The deal, disclosed in an SEC filing on May 20, marks SoftBank's complete exit from a position it entered just eleven months ago — and it leaves with significantly less money than it put in.

The Numbers

SoftBank originally paid $999.3 million for its XXI stake in June 2025. Tether acquired those same shares for approximately $711 million, crystalizing a net loss of roughly $288 million for the Japanese conglomerate.

Twenty One Capital currently holds 43,514 BTC — worth approximately $3.4 billion at current prices. That makes it the second-largest corporate Bitcoin treasury among publicly traded companies, behind only Strategy's 843,738 BTC.

SoftBank's board designees resigned immediately upon closing, leaving XXI temporarily non-compliant with NYSE listing requirements. The company will need to appoint replacement directors to satisfy exchange governance rules.

What Tether Wants to Build

This isn't just a share purchase. Tether has a blueprint for something much larger.

On April 29, Tether proposed merging XXI with two other companies: Strike, the Bitcoin payments app run by Jack Mallers, and Elektron Energy, a Bitcoin mining operation that controls roughly 5% of global hashrate.

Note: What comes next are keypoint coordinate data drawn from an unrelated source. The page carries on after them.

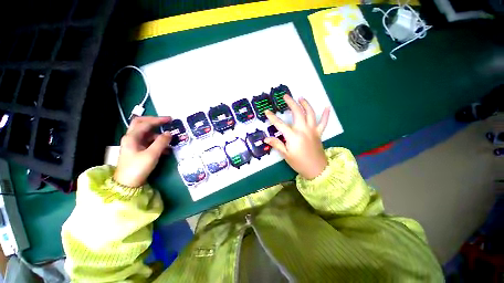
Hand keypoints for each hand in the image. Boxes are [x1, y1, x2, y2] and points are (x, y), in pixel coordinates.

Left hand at [114, 116, 171, 186]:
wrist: (127, 184)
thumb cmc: (138, 168)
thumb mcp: (152, 155)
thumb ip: (161, 142)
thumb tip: (169, 133)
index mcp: (132, 137)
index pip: (145, 123)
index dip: (158, 120)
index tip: (170, 119)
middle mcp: (131, 138)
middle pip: (142, 124)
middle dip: (155, 122)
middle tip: (166, 122)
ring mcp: (134, 144)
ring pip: (147, 134)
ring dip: (159, 136)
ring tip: (170, 141)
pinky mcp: (138, 150)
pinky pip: (149, 143)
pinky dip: (158, 143)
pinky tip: (166, 150)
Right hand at [264, 96, 329, 179]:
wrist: (317, 169)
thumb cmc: (299, 163)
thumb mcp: (286, 155)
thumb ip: (277, 144)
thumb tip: (265, 139)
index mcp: (293, 136)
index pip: (280, 124)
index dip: (272, 117)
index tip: (266, 111)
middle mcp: (303, 130)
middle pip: (297, 113)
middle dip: (291, 103)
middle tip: (286, 96)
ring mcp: (312, 130)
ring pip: (310, 113)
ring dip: (305, 104)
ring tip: (301, 98)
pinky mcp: (319, 133)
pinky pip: (324, 122)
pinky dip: (326, 114)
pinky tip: (327, 107)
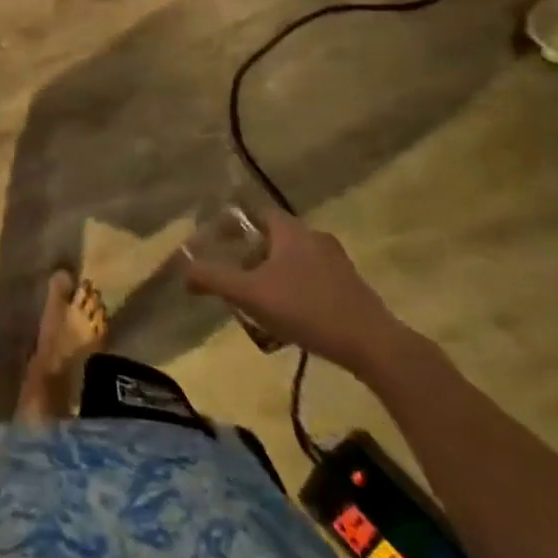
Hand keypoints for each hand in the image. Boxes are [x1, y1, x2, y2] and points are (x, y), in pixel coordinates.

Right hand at [183, 207, 410, 378]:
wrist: (374, 346)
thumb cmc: (306, 309)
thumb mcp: (250, 294)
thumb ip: (214, 279)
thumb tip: (183, 271)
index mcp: (291, 230)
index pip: (256, 211)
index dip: (233, 223)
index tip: (216, 240)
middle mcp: (315, 237)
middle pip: (274, 236)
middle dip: (251, 252)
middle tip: (234, 274)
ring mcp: (338, 262)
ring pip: (294, 258)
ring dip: (273, 272)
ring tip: (258, 298)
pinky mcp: (352, 287)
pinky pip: (313, 277)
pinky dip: (295, 287)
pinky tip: (289, 314)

If completed, the merged entity would be vertically integrated across three pillars of the Bitcoin economy:

  • Treasury: 43,514 BTC in cold storage
  • Payments: Strike's Lightning-based payment rails and Bitcoin-backed lending
  • Mining: Elektron's energy infrastructure and hash power

The combined business would generate real operating revenue from payment fees, mining profits, and financial products — a meaningful departure from the pure treasury model that Strategy pioneered and XXI initially copied.

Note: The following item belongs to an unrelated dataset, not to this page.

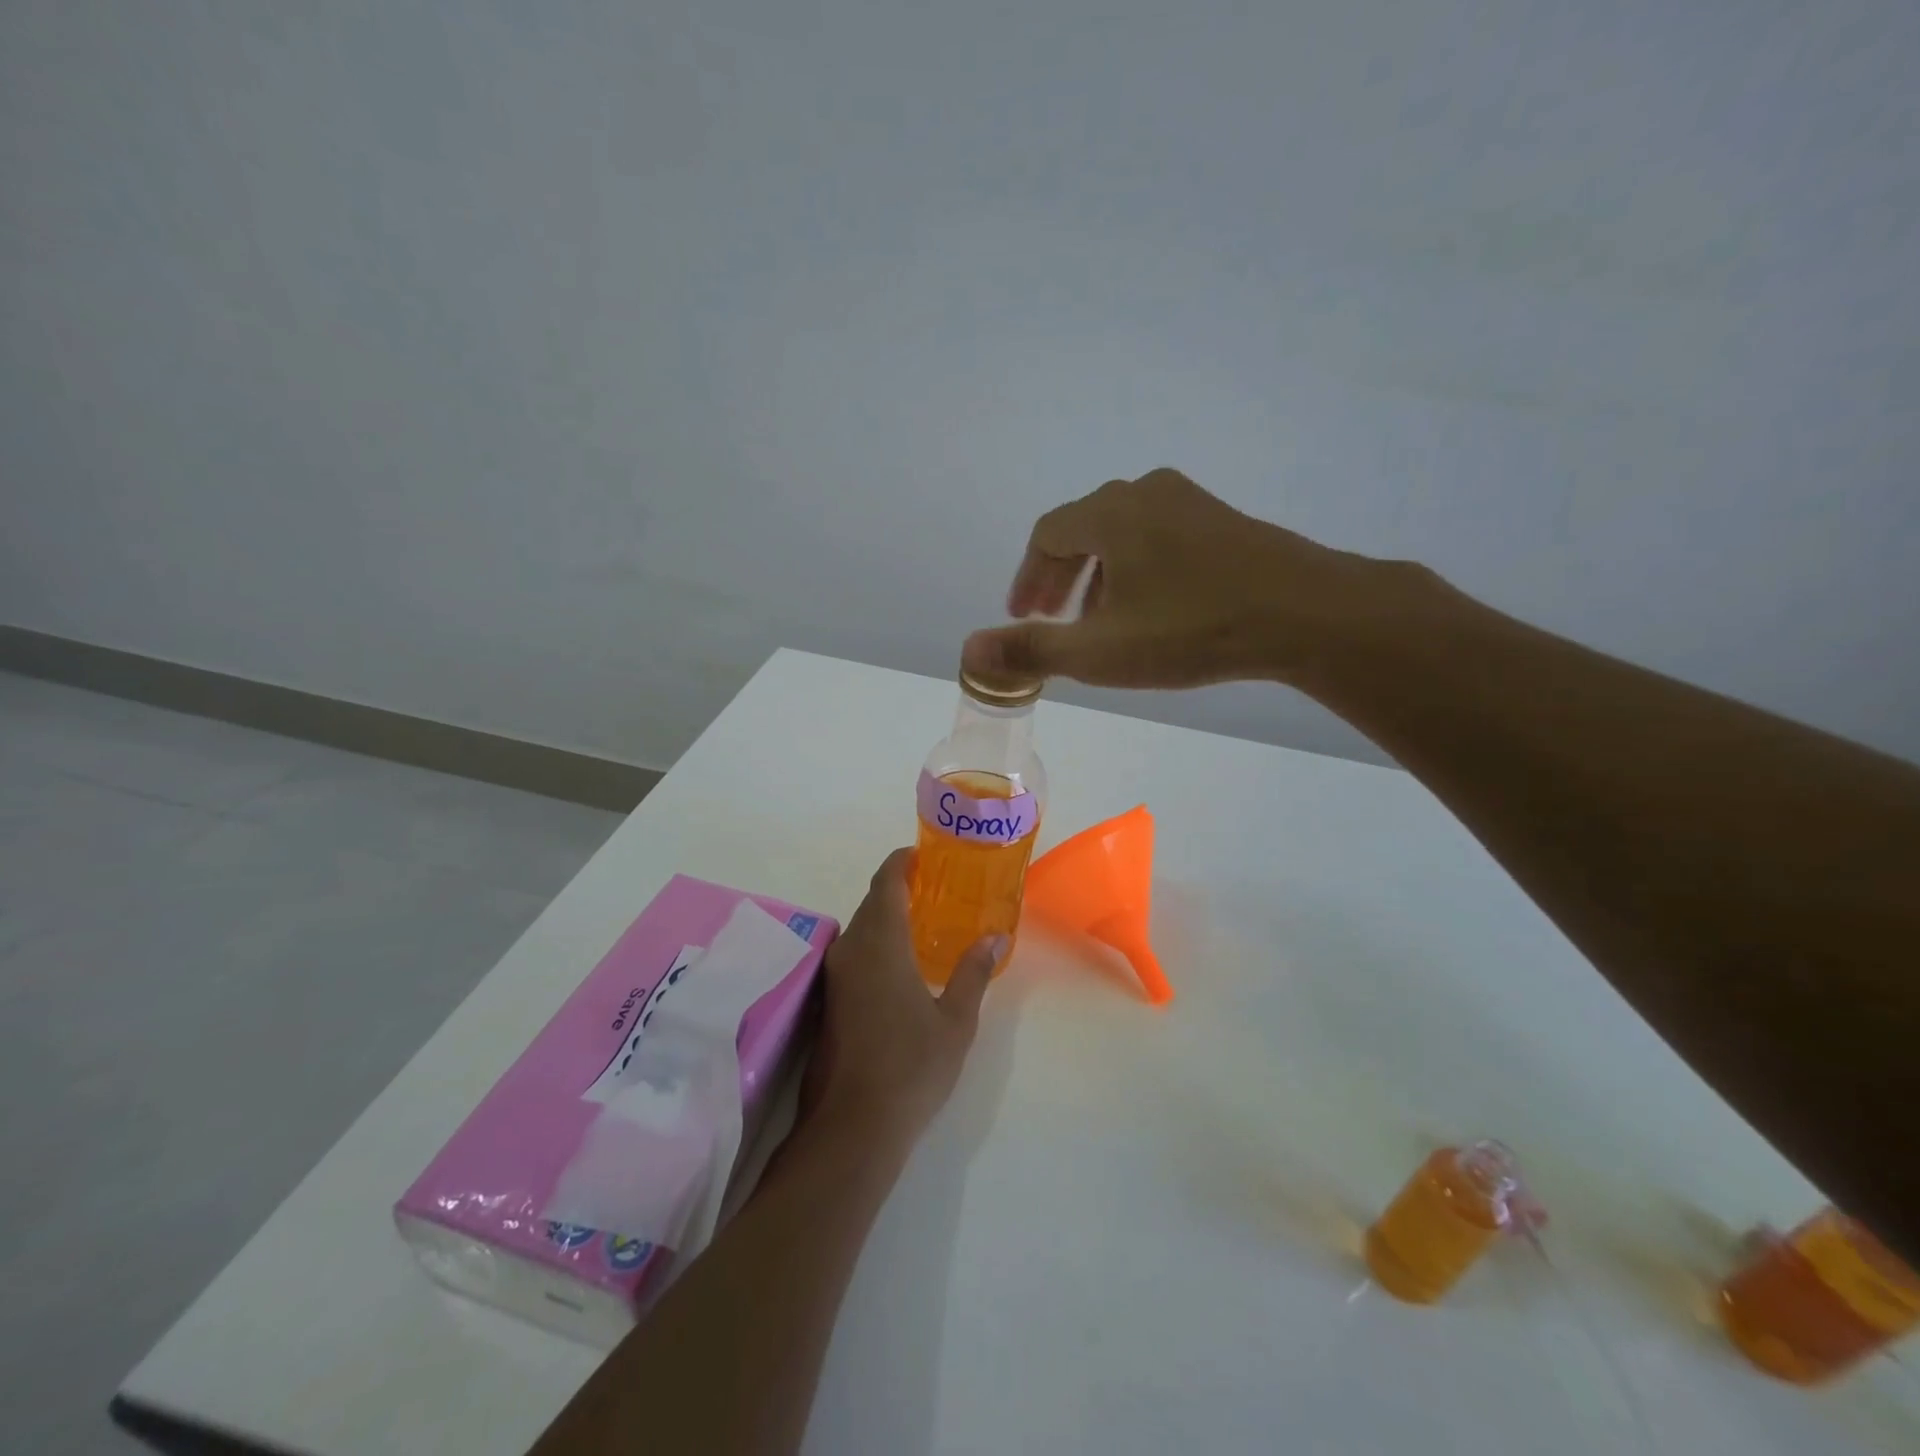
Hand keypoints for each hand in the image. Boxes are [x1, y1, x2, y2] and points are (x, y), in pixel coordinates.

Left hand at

The Conflict of Interest Problem

There's one significant governance issue. Jack Mallers serves as CEO of both Twenty One Capital and Strike. A merger between the two companies he leads creates an obvious conflict of interest that will require a shareholder vote.

Whether minority shareholders approve a deal that further concentrates control in Tether's hands — while the CEO sits on both sides of the table — is an open question. The market seemed unfazed for now: XXI shares rose 5% on the announcement.

SoftBank's Quiet Retreat

SoftBank's exit is notable for what it signals about conviction. The firm entered at the peak of corporate Bitcoin enthusiasm in mid-2025, when BTC was trading above $100,000. Eleven months later, with Bitcoin in the mid-$70,000s, SoftBank took its loss and walked away.

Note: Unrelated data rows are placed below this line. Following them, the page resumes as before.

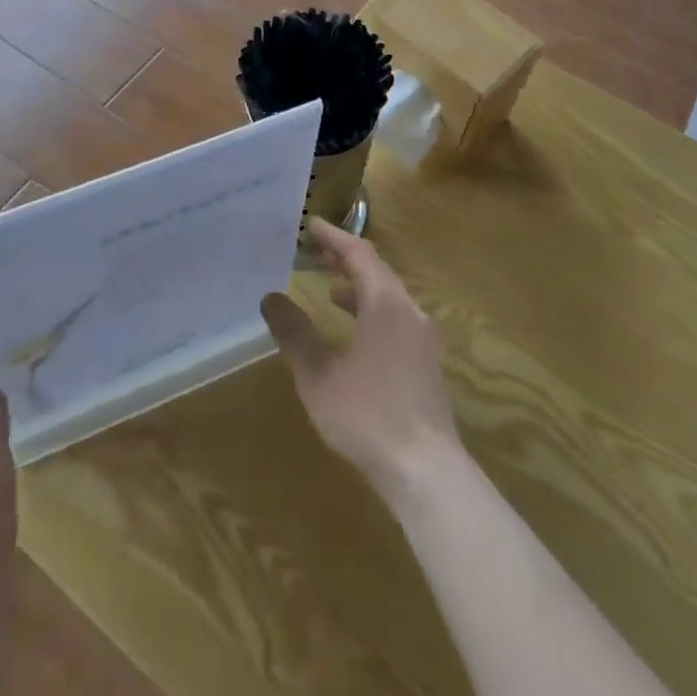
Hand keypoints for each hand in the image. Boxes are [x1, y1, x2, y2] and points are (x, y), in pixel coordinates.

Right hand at [261, 220, 458, 500]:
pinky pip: (396, 318)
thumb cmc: (367, 415)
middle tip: (316, 252)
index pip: (359, 254)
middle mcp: (409, 311)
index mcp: (385, 303)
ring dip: (359, 286)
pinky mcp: (425, 362)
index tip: (311, 225)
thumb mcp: (318, 374)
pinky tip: (353, 333)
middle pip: (377, 271)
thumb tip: (270, 298)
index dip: (334, 237)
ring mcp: (422, 338)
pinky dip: (371, 311)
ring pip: (389, 297)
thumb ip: (294, 333)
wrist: (425, 470)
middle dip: (346, 259)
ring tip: (329, 288)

This follows a pattern for the Vision Fund conglomerate, which has historically made large, concentrated bets and cut positions when the thesis shifts. The loss here is modest by SoftBank standards — the firm wrote down $17 billion on WeWork alone — but the speed of the reversal is striking.

The Bigger Picture

The corporate Bitcoin treasury space is bifurcating. On one side, Strategy continues its pure accumulation model with 843,738 BTC and counting. On the other, Tether is building something different: an integrated Bitcoin conglomerate that doesn't just hold coins but operates across the stack.

Whether vertical integration creates durable value or just concentrates risk is the question investors will debate. What's clear is that the "buy Bitcoin, issue shares" playbook is evolving into something more complex — and Tether, with the largest stablecoin in the world backing it, has the resources to push the experiment further than anyone else.

Bitcoin Gate Take

SoftBank's exit at a $288 million loss is the kind of quiet capitulation that tends to mark cycle bottoms — weak hands selling to strong hands at exactly the wrong time. Tether's ambition to merge XXI with Strike and Elektron into a vertically integrated Bitcoin company is either visionary infrastructure-building or a governance nightmare in the making. Watch the shareholder vote: if Mallers can push through a merger where he's CEO on both sides without meaningful concessions, it tells you who actually controls this entity.